By March widespread vaccination will be available for the country. There will likely be some anti-vaxxers who refuse the vaccine, but there will be a lot of pressure on people to get vaccinated. Children and university students will likely not be allowed into school without vaccines. Many professions like health care, transport, food service, hospitality, schools and education, tourism, travel, and police and fire will be required by their employers to be vaccinated. The elderly will vaccinate readily as they are the most susceptible to severe illness. Foreign travel may even require proof of vaccination to enter other parts of the world from the US and vice versa.

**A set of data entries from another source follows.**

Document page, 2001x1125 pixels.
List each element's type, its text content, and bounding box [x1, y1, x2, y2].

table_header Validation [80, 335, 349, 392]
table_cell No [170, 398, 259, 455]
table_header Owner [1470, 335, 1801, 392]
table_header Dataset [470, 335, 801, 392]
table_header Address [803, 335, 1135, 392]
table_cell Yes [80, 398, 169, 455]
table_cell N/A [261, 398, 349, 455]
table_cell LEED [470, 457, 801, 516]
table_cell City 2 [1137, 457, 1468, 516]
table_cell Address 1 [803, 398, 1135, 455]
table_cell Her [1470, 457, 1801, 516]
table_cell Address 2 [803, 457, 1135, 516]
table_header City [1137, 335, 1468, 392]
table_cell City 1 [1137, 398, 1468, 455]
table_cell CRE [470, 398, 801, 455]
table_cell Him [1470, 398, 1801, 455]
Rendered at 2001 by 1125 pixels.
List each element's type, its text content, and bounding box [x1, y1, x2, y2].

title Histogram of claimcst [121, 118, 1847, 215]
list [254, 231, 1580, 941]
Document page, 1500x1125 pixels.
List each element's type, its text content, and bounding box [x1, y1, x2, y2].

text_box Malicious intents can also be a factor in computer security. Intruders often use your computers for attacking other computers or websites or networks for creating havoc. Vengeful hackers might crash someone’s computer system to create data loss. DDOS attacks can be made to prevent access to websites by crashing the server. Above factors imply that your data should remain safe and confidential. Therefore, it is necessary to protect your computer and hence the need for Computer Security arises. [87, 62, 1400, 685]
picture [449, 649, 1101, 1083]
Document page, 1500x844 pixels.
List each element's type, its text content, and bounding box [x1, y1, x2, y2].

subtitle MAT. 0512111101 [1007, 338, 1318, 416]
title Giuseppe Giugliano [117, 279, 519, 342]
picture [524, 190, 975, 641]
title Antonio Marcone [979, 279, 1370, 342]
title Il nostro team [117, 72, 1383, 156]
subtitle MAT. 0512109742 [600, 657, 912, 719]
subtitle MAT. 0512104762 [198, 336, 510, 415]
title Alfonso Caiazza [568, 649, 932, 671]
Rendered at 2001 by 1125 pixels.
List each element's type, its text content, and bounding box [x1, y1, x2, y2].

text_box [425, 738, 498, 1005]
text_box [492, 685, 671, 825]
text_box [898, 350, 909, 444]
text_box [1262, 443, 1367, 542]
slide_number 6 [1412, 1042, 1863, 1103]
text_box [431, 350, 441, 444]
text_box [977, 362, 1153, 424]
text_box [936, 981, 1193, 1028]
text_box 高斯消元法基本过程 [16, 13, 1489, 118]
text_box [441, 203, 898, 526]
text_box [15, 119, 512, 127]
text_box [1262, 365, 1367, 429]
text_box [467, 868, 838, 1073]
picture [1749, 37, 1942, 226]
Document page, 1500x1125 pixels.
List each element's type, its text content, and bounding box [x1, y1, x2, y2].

While Pfizer and Moderna were the first two to report positive results, there are several other groups that are close to reporting their final results. Combined, these companies will be able to make enough vaccine to immunize almost everyone on the planet next year that is high or medium risk, and most that are low risk. Third World countries, because their age distribution is much younger, have suffered much lower death rates and serious illnesses from COVID. Thankfully for humanity, COVID is not a difficult virus to immunize against. Not like the flu, or HIV for which no vaccine has ever been developed. COVID is a simple virus that does not shape shift and mutate rapidly allowing it to get past our immune responses. As such, mass vaccination will allow us to get back to normal rather quickly. We may finally be able to take off our masks before the end of Spring 2021.